(Task description) From the statement on the Olmstead decision, return verbatim the passage that begins with the words containing "The Court also" and ends with "safely in the community.".

(Beginning of Provided text)

Statement by Laurie M. Flynn, Executive Director,
The National Alliance for the Mentally Ill

Contact:
Mary Rappaport 703-312-7886
Bob Carolla (703) 516-7963
For Immediate Release
22 Jun 99

ARLINGTON, VA - The Supreme Court's decision in Olmstead v. L.C. provides an incremental victory for persons suffering from mental illness by affirming the presumption for treatment in community settings under Title II of the Americans with Disabilities Act (ADA). NAMI especially is pleased that the Court's 6-3 majority followed the moderate course which we urged in our amici curiae brief filed with the American Psychiatric Association.

Absent justification, the Court has ruled that "institutional isolation" of persons with disabilities represents discrimination based on "unwarranted assumptions" and which "severely diminishes the everyday life activities of individuals."

This principle is now settled as a matter of law. The decision represents a solid step forward for those who have been discriminated against by being unjustifiably deprived of the opportunity to live in the community. At the same time, the Court has left open two major issues for the future.

In addressing state discretion to maintain a range of institutional and community facilities and services, the Court noted that the ADA could be fulfilled if there was "a comprehensive, effectively working plan for placing qualified persons with mental disabilities in less restrictive settings and a waiting list that moved at a reasonable pace." This language provides a rudimentary standard by which to measure state systems, but "a reasonable pace" for community placement is undefined.

The Court also did not address the level of services that may be necessary to ensure adequate treatment in a community--although the opinion includes some language that seems to prohibit placement in "an inappropriate setting, such as a homeless shelter." In other words, the decision does not guarantee that states will develop systems of community care that effectively address the needs of people with severe mental illnesses. Advocates still will face challenges at the local, state and federal levels to ensure that people with severe mental illnesses receive the kind of services and supports they need to live safely in the community.

(End of Provided text)
(Beginning of Provided information)

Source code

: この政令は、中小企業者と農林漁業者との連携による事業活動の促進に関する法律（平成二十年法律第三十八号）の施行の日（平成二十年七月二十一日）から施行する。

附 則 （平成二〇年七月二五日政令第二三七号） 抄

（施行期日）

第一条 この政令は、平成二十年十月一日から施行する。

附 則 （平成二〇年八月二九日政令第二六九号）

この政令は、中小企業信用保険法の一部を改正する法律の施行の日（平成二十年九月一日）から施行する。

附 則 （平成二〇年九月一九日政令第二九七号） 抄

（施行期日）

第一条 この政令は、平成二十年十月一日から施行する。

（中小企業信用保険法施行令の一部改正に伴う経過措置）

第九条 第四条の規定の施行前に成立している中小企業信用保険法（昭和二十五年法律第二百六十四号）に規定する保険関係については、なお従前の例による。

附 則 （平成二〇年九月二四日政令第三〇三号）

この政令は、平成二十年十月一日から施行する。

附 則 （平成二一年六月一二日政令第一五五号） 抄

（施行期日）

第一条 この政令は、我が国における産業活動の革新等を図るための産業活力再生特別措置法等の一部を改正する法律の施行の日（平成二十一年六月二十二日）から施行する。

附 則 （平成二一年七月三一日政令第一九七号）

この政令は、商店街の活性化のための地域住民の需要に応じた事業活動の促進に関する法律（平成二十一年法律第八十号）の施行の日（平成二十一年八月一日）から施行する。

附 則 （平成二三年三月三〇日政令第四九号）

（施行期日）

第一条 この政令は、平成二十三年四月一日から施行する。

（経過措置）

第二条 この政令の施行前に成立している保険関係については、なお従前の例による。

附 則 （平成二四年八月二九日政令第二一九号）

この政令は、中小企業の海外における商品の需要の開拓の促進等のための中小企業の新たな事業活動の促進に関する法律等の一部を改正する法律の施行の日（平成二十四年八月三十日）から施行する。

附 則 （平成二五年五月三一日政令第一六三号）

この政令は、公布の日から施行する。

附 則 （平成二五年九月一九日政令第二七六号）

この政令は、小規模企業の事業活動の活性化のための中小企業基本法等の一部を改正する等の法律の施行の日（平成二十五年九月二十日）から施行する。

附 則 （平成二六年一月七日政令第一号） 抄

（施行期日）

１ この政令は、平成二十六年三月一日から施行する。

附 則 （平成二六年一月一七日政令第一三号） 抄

(End of Provided information)

(Completed task)
The Court also did not address the level of services that may be necessary to ensure adequate treatment in a community--although the opinion includes some language that seems to prohibit placement in "an inappropriate setting, such as a homeless shelter." In other words, the decision does not guarantee that states will develop systems of community care that effectively address the needs of people with severe mental illnesses. Advocates still will face challenges at the local, state and federal levels to ensure that people with severe mental illnesses receive the kind of services and supports they need to live safely in the community.